Stuff The Internet Says On Scalability For October 30th, 2015

Hey, it's HighScalability time:


Movie goers Force Crashed websites with record ticket presales. Yoda commented: Do. Or do not. There is no try.

  • $51.5 billion: Apple quarterly revenue; 1,481: distance in light years of a potential Dyson Sphere; $470 billion: size of insurance industry data play; 31,257: computer related documents in a scanned library; $1.2B: dollars lost to business email scams; 46 billion: pixels in largest astronomical image; 27: seconds of distraction after doing anything interesting in a car; 10 billion: transistor SPARC M7 chip; 10K: cost to get a pound in to low earth orbit; $8.2 billion: Microsoft cloud revenue; 

  • Quotable Quotes:
    • @jasongorman: A $trillion industry has been built on the very lucky fact that Tim Berners-Lee never thought "how do I monetise this?"
    • Cade Metz: Sure, the app [WhatsApp] was simple. But it met a real need. And it could serve as a platform for building all sorts of other simple services in places where wireless bandwidth is limited but people are hungry for the sort of instant communication we take for granted here in the US.
    • Adrian Hanft: Brand experts insist that success comes from promoting your unique attributes, but in practice differentiation is less profitable than consolidation.
    • Jim Butcher: It’s a tradition. Were traditions rational, they’d be procedures.
    • Albert Einstein~ Sometimes I pretend I’m the Mayor of my kitchen and veto fish for dinner. ‘Too fishy’ is what I say!
    • @chumulu: “Any company big enough to have a research lab is too big to listen to it" -- Alan Kay
    • Robin Harris: So maybe AWS has all the growth it can handle right now and doesn’t want more visibility. AWS may be less scalable than we’d like to believe.
    • Michael Nielsen: Every finitely realizable physical system can be simulated efficiently and to an arbitrary degree of approximation by a universal model (quantum) computing machine operating by finite means.
    • Sundar Pichai~ there are now more Google mobile searches than desktop searches worldwide.
    • Joe Salvia~ The major advance in the science of construction over the last few decades has been the perfection of tracking and communication.
    • apy: In other words, as far as I can tell docker is replacing people learning how to use their package manager, not changing how software could or should have been deployed.
    • @joelgrus: "Data science is a god-like power." "Right, have you finished munging those CSVs yet?""No, they have time zone data in them!"
    • @swardley: "things are getting worse. Companies are increasingly financialised and spending less on basic research" @MazzucatoM 
    • Dan Rayburn: The cause of what Akamai is seeing is a result of Apple, Microsoft and Facebook moving a larger percentage of their traffic to their in-house delivery networks.
    • @littleidea: containers will not fix your broken architecture you are welcome
    • spawndog: I've typically found the best gameplay optimization comes from a greater amount of creative freedom like you mention. Lets not do it. Lets do it less frequently. Lets organize the data into something relative to usage pattern like spatial partitions.
    • @awealthofcs: The 1800s: I hope I survive my 3 month voyage to deliver a message to London Now: The streaming on this NFL game in London is a bit spotty
    • @ddwoods2: just having buffers ≠ resilience; resilience = the capacities for changing position/size/kind of buffers, before events eat those buffers
    • unoti: There's a dangerous, contagious illness that developers of every generation get that causes them to worry about architecture and getting "street cred" even more than they worry about solving business problems. I've fallen victim to this myself, because street cred is important to me. But it's a trap.
    • @kelseyhightower: Kubernetes is getting some awesome new features: Auto scaling pods, Jobs API (batch), and a new deployment API for serve side app rollouts.
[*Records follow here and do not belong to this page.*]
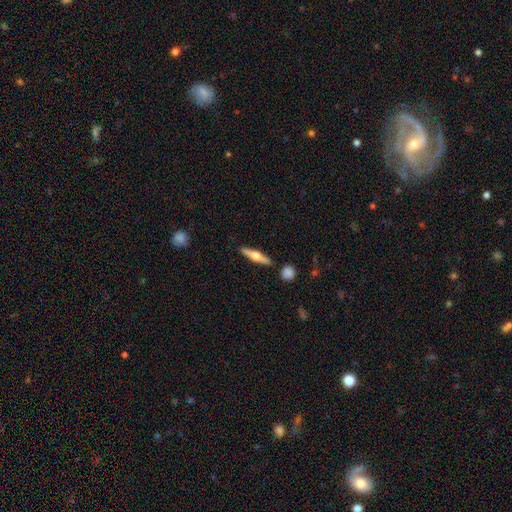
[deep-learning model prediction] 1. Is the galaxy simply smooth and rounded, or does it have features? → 60% featured or disk, 34% smooth, 6% star or artifact.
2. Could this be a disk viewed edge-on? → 96% yes, 4% no.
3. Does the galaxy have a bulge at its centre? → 93% rounded, 4% boxy, 3% none.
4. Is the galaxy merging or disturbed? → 88% none, 7% minor disturbance, 3% merger, 2% major disturbance.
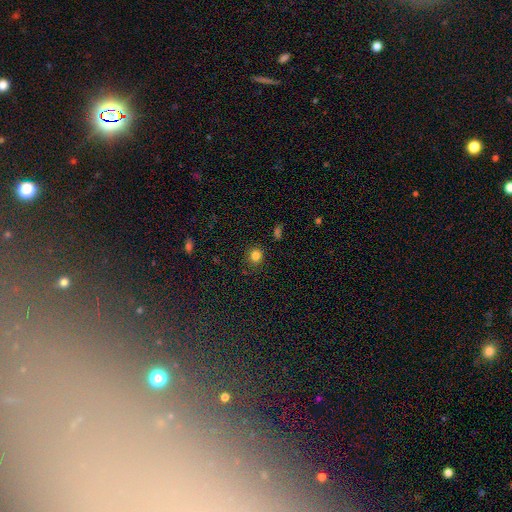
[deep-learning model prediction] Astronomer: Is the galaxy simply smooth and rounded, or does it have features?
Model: smooth — 82%.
  • Great story on Optimizing League of Legends. The process: Identification: profile the application and identify the worst performing parts; Comprehension: understand what the code is trying to achieve and why it is slow; Iteration: change the code based on step 2 and then re-profile. Repeat until fast enough. Result: memory savings of 750kb and a function that ran one to two milliseconds faster. 

  • Fantastic article on Medium's architecture: 25 million uniques a month;  service-oriented architecture, running about a dozen production services; GitHub; Amazon’s Virtual Private Cloud; Ansible; mostly Node with some Go; CloudFlare, Fastly, CloudFront with interesting traffic allocations; Nginx and HAProxy; Datadog, PagerDuty, Elasticsearch, Logstash, Kibana; DynamoDB, Redis, Aurora, Neo4J; Protocol Buffers used as contract between layers; and much more.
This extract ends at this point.